И в этот миг Орлов увидел её глаза. Это были два глубоких синих озера. Именно синих! Именно глубоких! Он смотрел в них и не мог оторваться.
-Нина Константиновна,- сказала вторая сестра милосердия, я зафиксирую ему левую ногу, а вы попытайтесь снять старый бинт.
- Давайте, Зоя! - согласилась высокая.
Сёстры милосердия принялись перевязывать Орлова. Павел не чувствовал боли, он вообще ничего не чувствовал! Он "утонул" в глазах Нины! Павел внимательно наблюдал за её лицом. В один момент она на мгновение приподняла свою марлевую повязку, и он увидел её красивые чувственные губы и правильной формы носик.
- Господин подпоручик, вам бинты сейчас не давят? Вам не больно? - спрашивала Нина.
Но Орлов её не слышал, он видел только глаза этой женщины.
- Нет, спасибо! Мне очень хорошо! - ответил Павел и почувствовал, как его кинуло в жар.
После обеда в купе вошёл генерал Риман.
- Господа, вы счастливые люди, потому что удостоились чести ехать в поезде императрицы Александры Фёдоровны! Она назначила меня начальником этого своего поезда, благословила меня и лично передала мне иконки - её благословение вам. Я их раздам каждому. Господа офицеры, вы должны повесить себе эти маленькие серебряные образки на грудь, хранить их, как зеницу ока. Помните, что у вас благославение матушки-царицы, которая молится за всех вас. Ура, господа!
- Ура!
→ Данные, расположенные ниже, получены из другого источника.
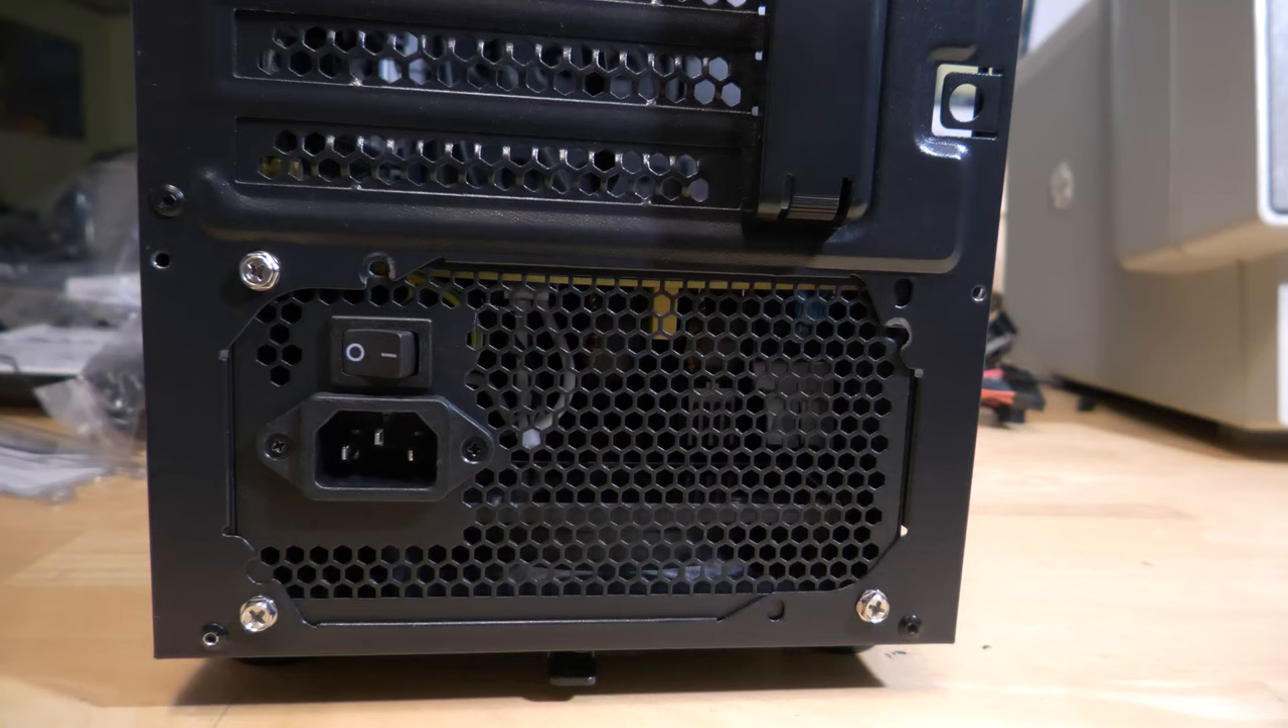So well I had to use silver screws to put in the power supply.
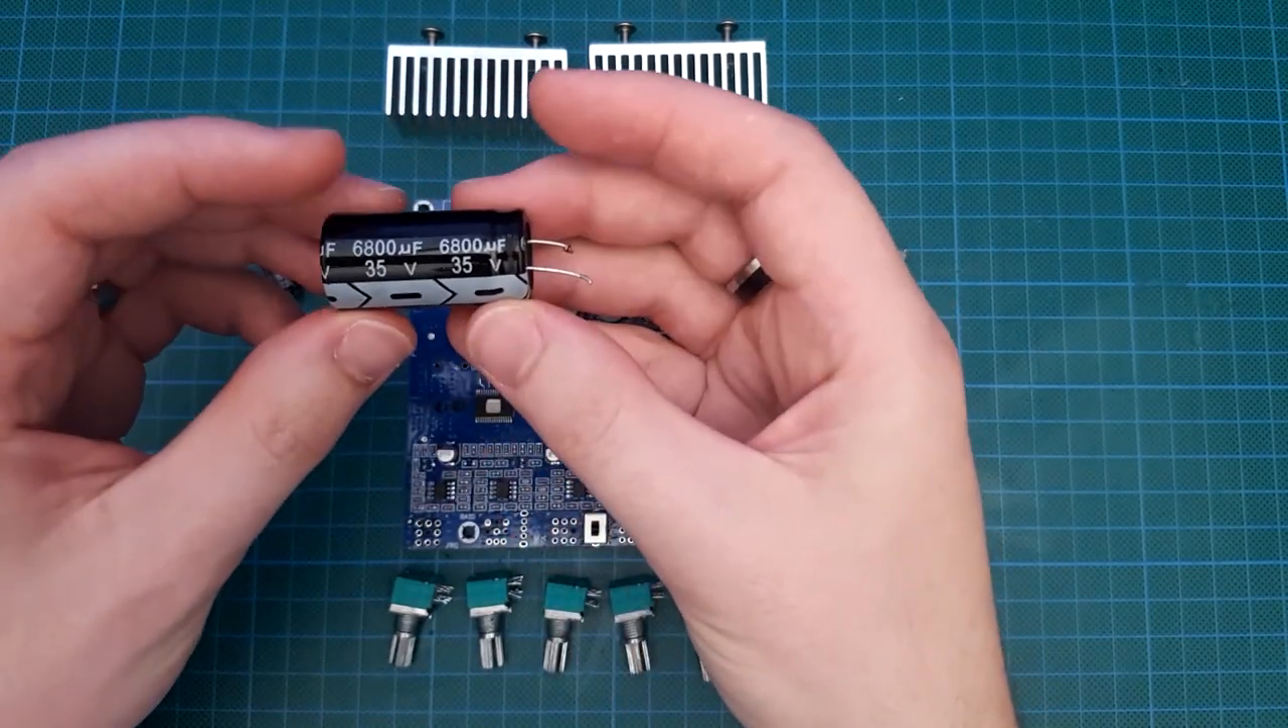On the side here I have removed the rather large 6800 microfarad power input filter capacitor.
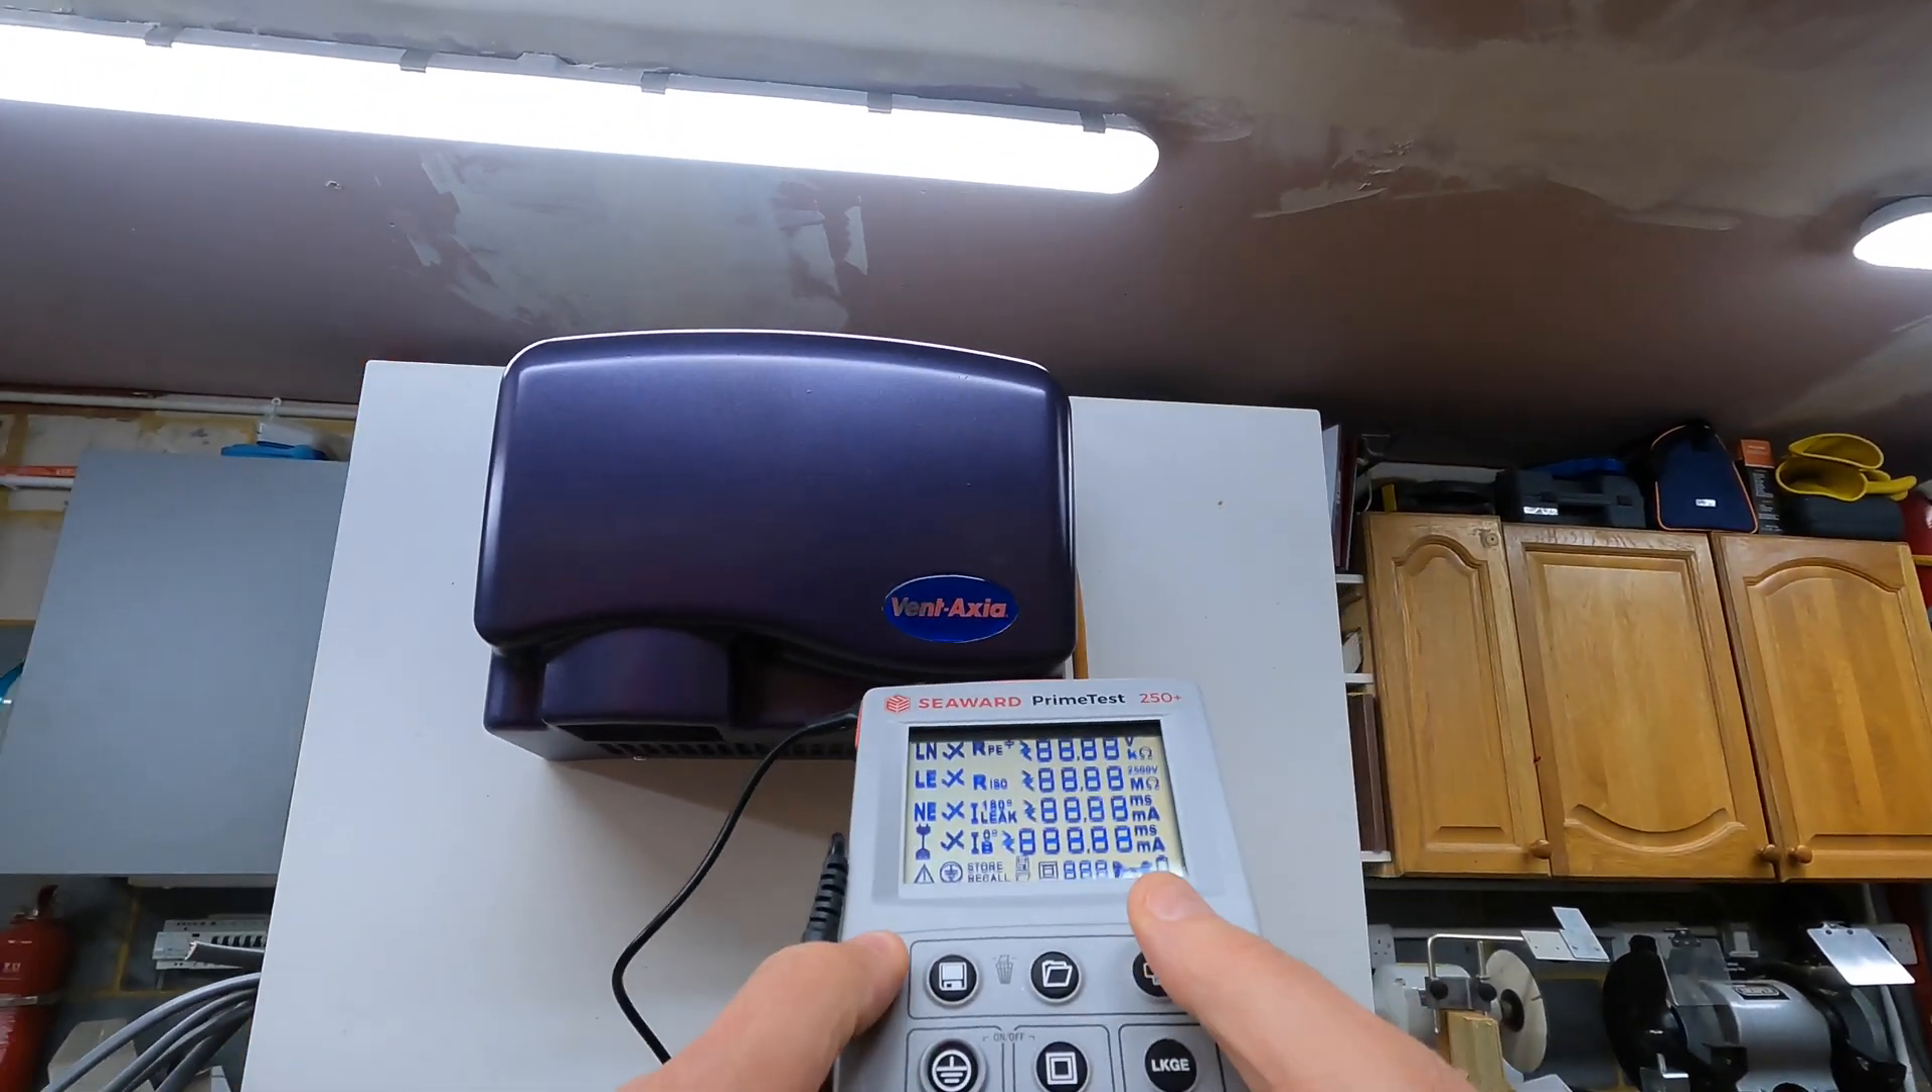So here's here's the hand dryer rig mounted mounted onto a board.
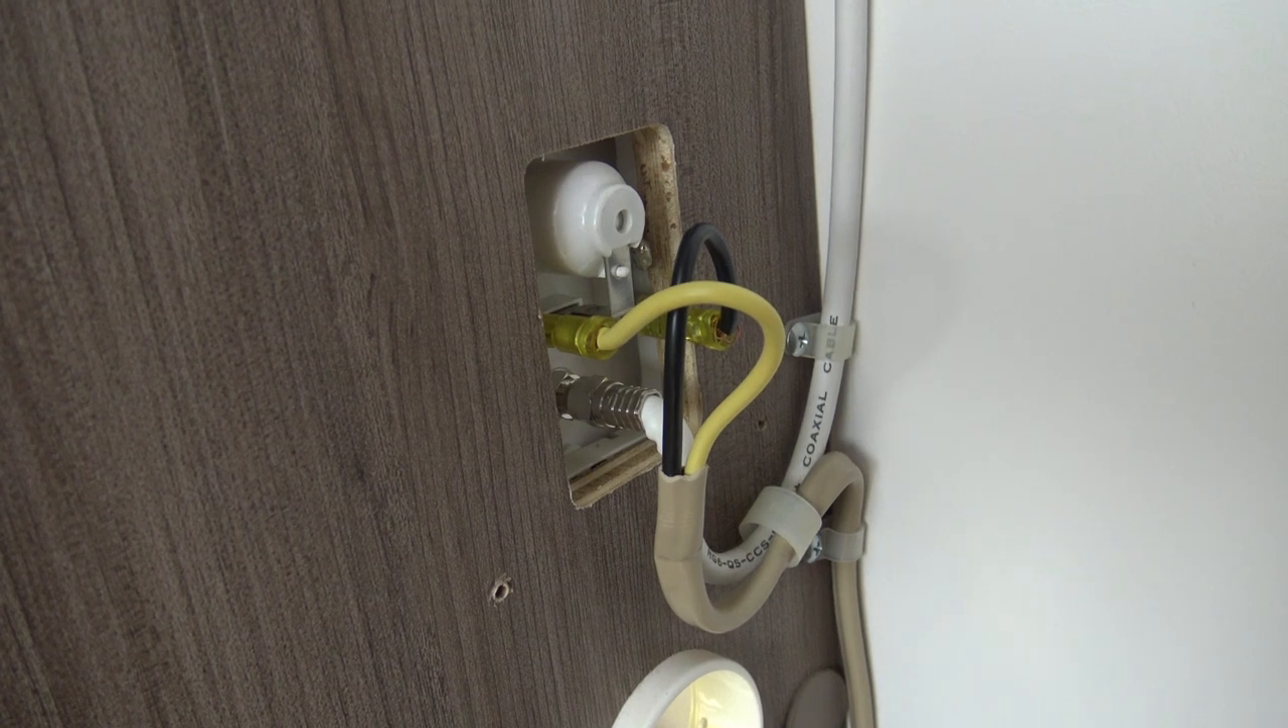I've taken the cover off the back of the existing 12 volt outlet.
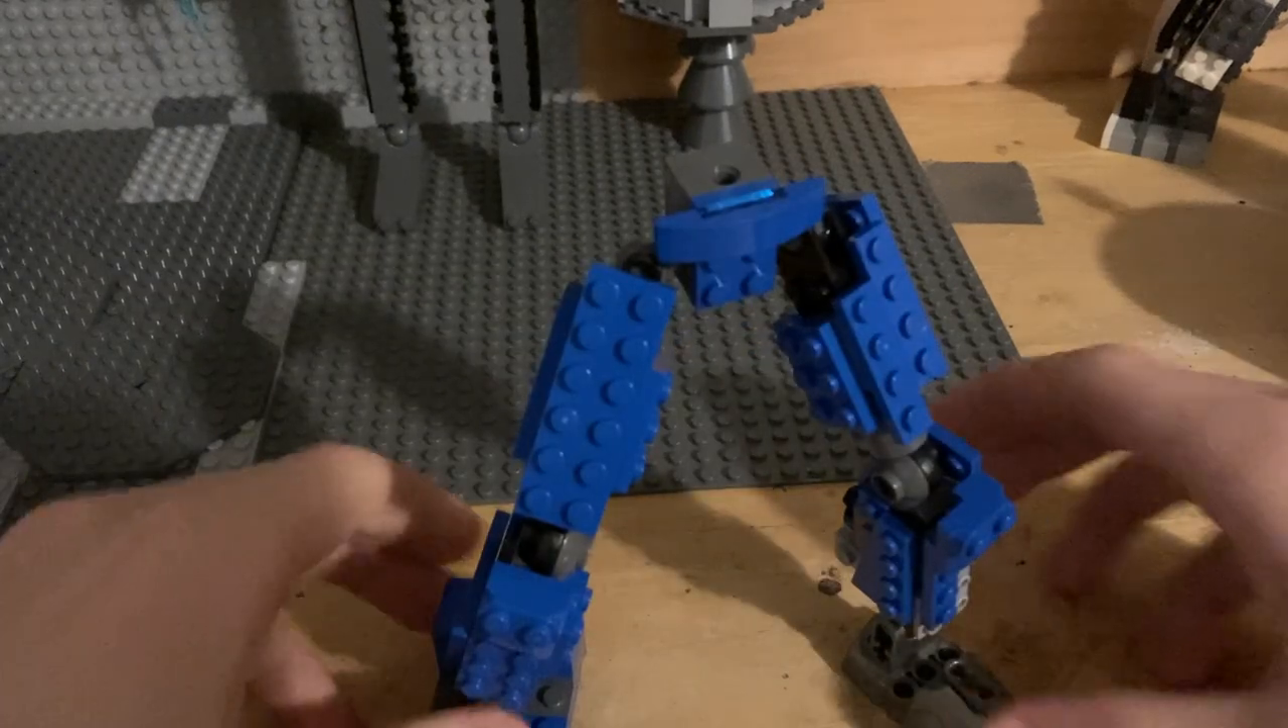There you have Bonnie's legs complete.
Ура! Ура! - громко закричал Орлов и ещё три офицера, находившиеся с ним в этом купе.
Вечером снова пришла Нина. Поздоровавашись со всеми, она сразу же обратилась к Орлову:
- Юноша, ну разве можно писать письма замужним женщинам?! Мой муж, полковник, на фронте, а я буду вести переписку с вами? Так не делается, юноша! Напишите лучше своей невесте! - довольно резко объяснила она.
В купе вошли санитары с носилками. Когда Орлова выносили из вагона, он в последний раз увидел её необыкновенные синие, самые красивые глаза на свете.